1- Dosyadaki yazılara, kararın dayandığı delillerle kanuni gerektirici sebeplere ve özellikle delillerin takdirinde bir isabetsizlik görülmemesine göre, davacının tüm, davalının ise sair temyiz itirazları yerinde değildir.
HMK 297. maddesi hükmü gereğince, hükmün sonuç kısmında gerekçeye ait herhangi bir söz tekrar edilmeksizin taraflardan her biri hakkında verilen hükümde, taraflarca yüklenen borç ve tanınan hakların, sıra numarası altında, açık, şüphe ve tereddüt uyandırmayacak şekilde gösterilmesi zorunludur. Bu biçim yargıda açıklık ve noterlik prensibinin gereğidir. Aleni hal, hükmün infazında zorluklara ve tereddütlere, yargılamanın ve davaların gereksiz yere uzamasına, davanın tarafı olan kişi kurumların mağduryetlerine sebebiyet vererek ve kamu düzeni barışını olumsuz yönde etkileyecektir.(HMK 2007/14-778 E. 2007/611 K.)
2- Somut olayda, yargılama sırasında davacının, alacağın 6003,94 TL’sinin 5.2.2010 tarihinde, 6508,84 TL’sinin 24.03.2011 tarihinde ve 4003,91 TL’sinin 02.01.2012 tarihinde davalının sonraki tarihli hakedişlerinden mahsup edildiğini ve bu miktarlar düşüldükten sonra kalan 3004,99 TL üzerinden davanın kabul edilmesini talep ettiği, davalıya 15 günlük mehil içeren ihtarnamenin 16.03.2009 tarihinde tebliğ edildiği görülmektedir.Davaya konu edilen alacak 15.032,74 TL limit aşımı avukatlık ücreti ve 3.004,99 TL vergiden ibaret olup, yargılama aşamasında 15.032,74 TL"nin davalının sonradan doğan vekalet ücretlerinden mahsup edildiği, buna göre bu alacak kalemi yönünden davanın konusuz kaldığı, oysa mahkemece davalının sonraki tarihli hakedişlerinden hesaplanan alacağından mahsup işlemi yapıldığı gözetilmeden anılı alacağın icra müdürlüğü tarafından infaz aşamasında dikkate alınması gerektiği belirtilerek hüküm altına alındığı anlaşılmaktadır.Ne var ki, yargılama sırasında tahsil edilmiş olan alacak kalemleri yönünden, davanın konusuz kalması nedeniyle karar verilmesine yer olmadığına, buna bağlı olarak konusuz kalan alacak kalemine ihtarnamede yer alan 15 günlük mehlin bittiği temerrüt tarihinden mahsup tarihlerine kadar işlemiş yasal faizin, hüküm yerinde açık, anlaşılır ve infaza elverişli şekilde gösterilerek davalıdan tahsiline karar verilmesi gerekirken, yanılgılı değerlendirme ile yazılı şekilde karar verilmiş olması doğru görülmemiş, bozmayı gerektirmiştir.

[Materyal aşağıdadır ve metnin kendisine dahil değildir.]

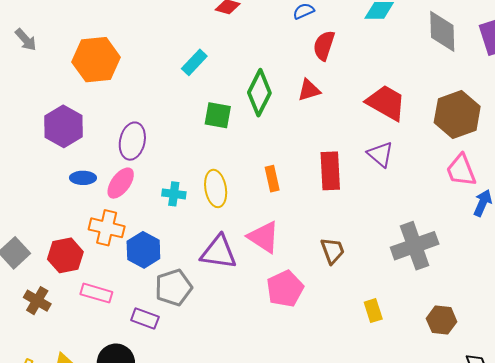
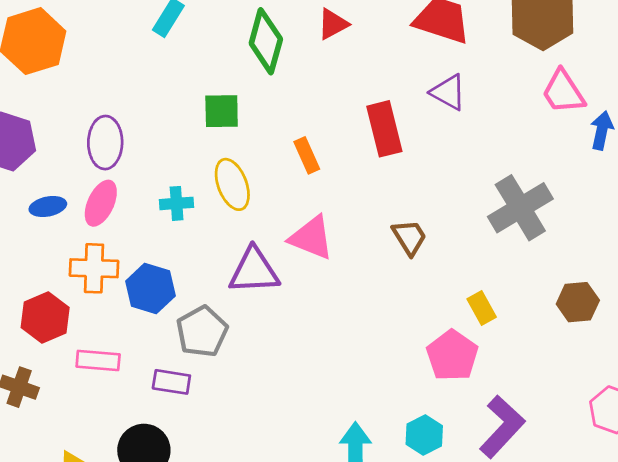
green square: (218, 115) -> (222, 111), moved
pink pentagon: (285, 289) -> (452, 355), moved

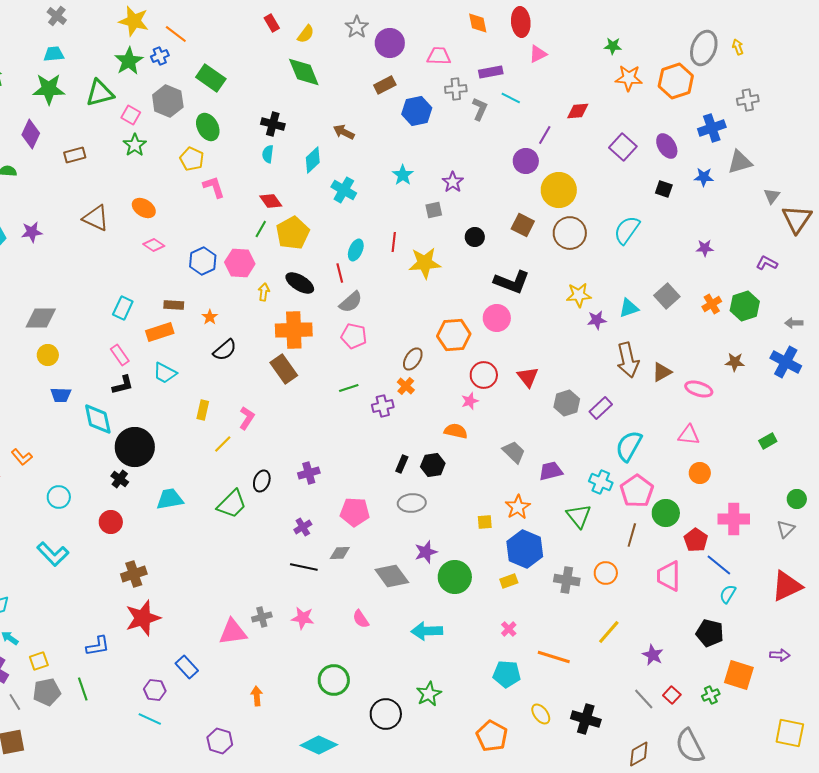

SONUÇ: Yukarıda ikinci bentte açıklanan nedenlerle hükmün davalı yararına HUMK’nun 428.maddesi gereğince BOZULMASINA ve peşin alınan temyiz harcının istek halinde temyiz edene iadesine, 6100 sayılı HMK"nun Geçici Madde 3 atfıyla 1086 sayılı HUMK"nun 440. maddesi gereğince karar düzeltme yolu kapalı olmak üzere, 21.05.2018 tarihinde oybirliğiyle karar verildi.